Family prayer is another area where we often fall short. We pray together over meals and at Family Home Evening, but that’s about it. We don’t measure up on scripture study, either. I’ve come up with some scripture study programs and challenges over the years, but they never seem to stick.

So basically, I feel like I’m doing a decent job at teaching by example, and failing to one degree or another in each of the other major teaching areas Brother Durrant touches on in his talk. It’s tempting to throw my hands up in despair and just stop trying. I can’t match up to even the basic ideals. Why bother anymore?

We must remember that perfection is a process. We grow line upon line, as guided by the Spirit. If I want to improve the teaching we’re doing in the home, I can pray to Heavenly Father and ask for guidance and assistance. I know that guidance will come. Sometimes it comes by soft promptings to choose one path over another. Sometimes it comes by being assigned to speak on a subject in Sacrament Meeting. But it always comes if we will listen.

My wife and I have already had a few discussions on how we can improve. Revitalize Family Home Evening. Restart family scripture study. Reinforce family prayer. A big key to success in enduring to the end is always continuing to pick yourself up and try again, confident that next time you’ll do better.

I’m not sure which of these efforts will work better this time, or if any of them will. What I do know is that as we pray and ask God for guidance and help, we will be successful. This is something that became very apparent on my mission. It didn’t take long for me to realize there were many more talented people out there who could be sharing the Gospel every day. People with life experiences and knowledge to answer any question with doctrine. But they weren’t the people out there each day. I was. As I turned to God and asked Him to help me accomplish the task in front of me, I was able to do so much more than I could have on my own.

That promise and that aid doesn’t stop in the mission field. It’s there waiting for us every day, and all we have to do is ask for it, and then make sure we listen to find out what’s next for us to do. I always try to keep in mind that as we strive to do our best, God makes up the difference between what we can do and what’s necessary.

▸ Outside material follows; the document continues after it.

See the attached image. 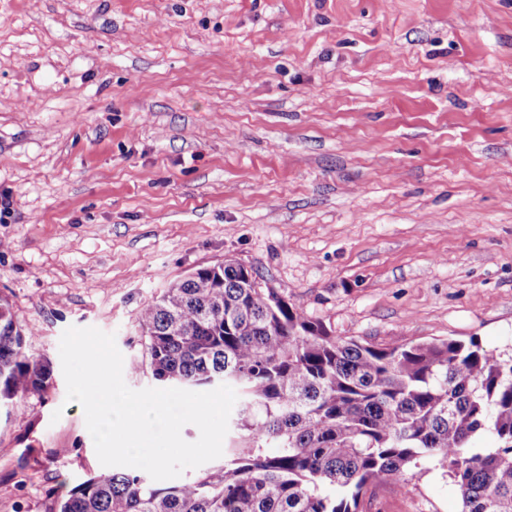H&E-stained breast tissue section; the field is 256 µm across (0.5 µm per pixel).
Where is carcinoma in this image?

I’ve already said I want to do better with scripture study and family prayer, but I don’t feel too bad about the fact that I haven’t been doing them better until now. Why not? Because I know I’ve been praying and asking God for help and guidance as I’ve raised my children, and the answers I’ve received and followed have not been to stress scripture study and family prayer more. Instead, they’ve been smaller things. Reading with my daughter every night to bolster her confidence. Helping my son with his algebra homework, no matter how tired I am.

I’ve been following the Spirit, and that sometimes leads us to answers that aren’t the cookie cutter Sunday School ones. Not that those aren’t important. They are. But the biggest guiding principle should always be the Spirit. Teaching children can be one of the toughest jobs we get in life, but we don’t have to do it alone. I bear testimony of this in the name of Jesus Christ, amen.